While a discussion on the objections has yet to be scheduled at the Civil Administration (a final stage in the approval process), the planned discussion at the Local Planning Committee signifies a continued heightened acceleration of settlement plans in the Greater Jerusalem area despite the new US administration in Washington. The scheduling of this discussion follows close on the heels of other expedited developments in both Givat Hamatos and Har Homa E, all of which have long remained international redline areas due to their lethal ramifications on the viability of a two-state framework with two capitals in Jerusalem.
 
As reported previously, the two E1 plans are for a total of 3,401 housing units in an area comprised of 2,100 dunams. These two plans constitute the first step in creating a contiguous, Israeli built-up area extending from Jerusalem through E1 to the Maaleh Adumim settlement - 11 kilometers beyond the Green Line.

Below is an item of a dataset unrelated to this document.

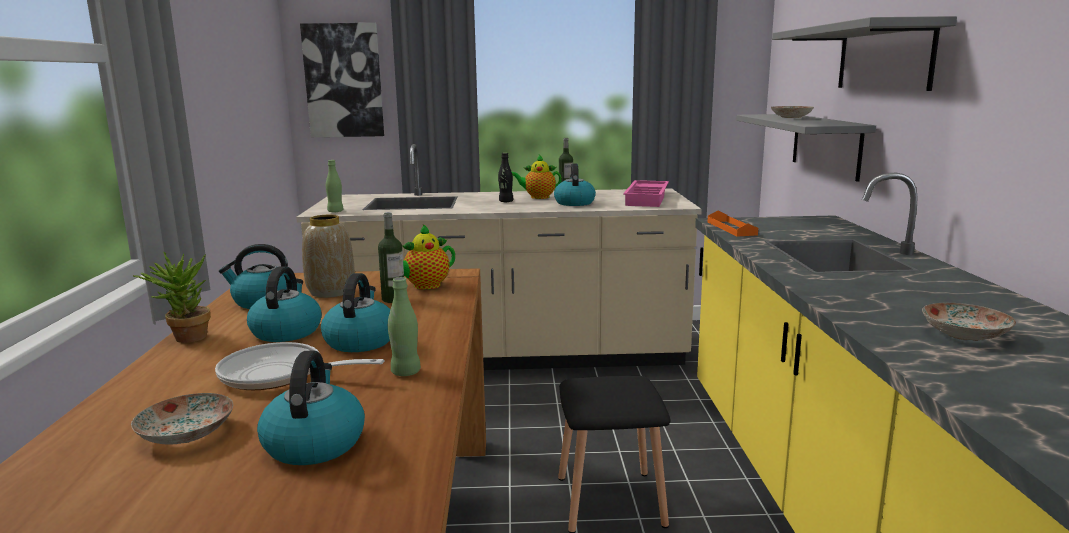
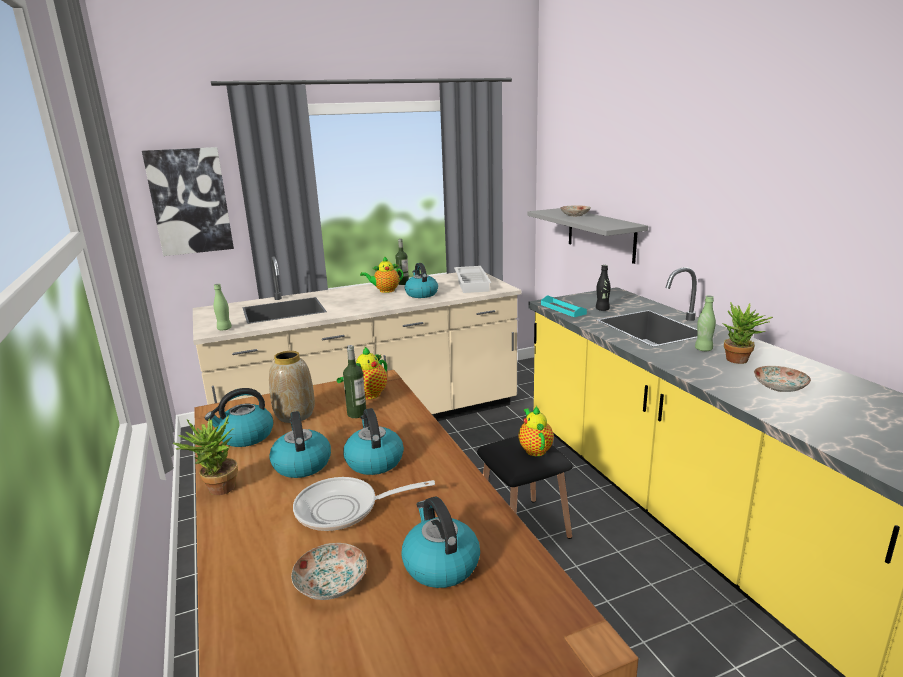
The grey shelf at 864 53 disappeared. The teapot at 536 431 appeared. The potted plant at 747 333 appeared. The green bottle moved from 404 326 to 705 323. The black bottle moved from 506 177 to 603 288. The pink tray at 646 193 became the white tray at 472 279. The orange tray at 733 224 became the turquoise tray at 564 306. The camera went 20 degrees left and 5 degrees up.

The outcome of which would bisect the West Bank, driving a wedge between the Ramallah and Bethlehem areas as well as fracture the contiguous Palestinian space between East Jerusalem and the West Bank necessary for a viable Palestinian state with East Jerusalem as its capital.  
 
These plans are a prime example of numerous projects (settlement plans, road infrastructure, and so forth) that the Israeli government has been advancing over the past year in specifically Greater Jerusalem, which constitute a dramatic leap towards de-facto annexation of this area. 
 
Construction in E1 not only deals a death blow to the prospects of a sustainable Palestinian state with a capital in East Jerusalem, but will likewise lead to the displacement and dispossession of some 3,000 Palestinians living in Bedouin communities in the area, including Khan al-Ahmar.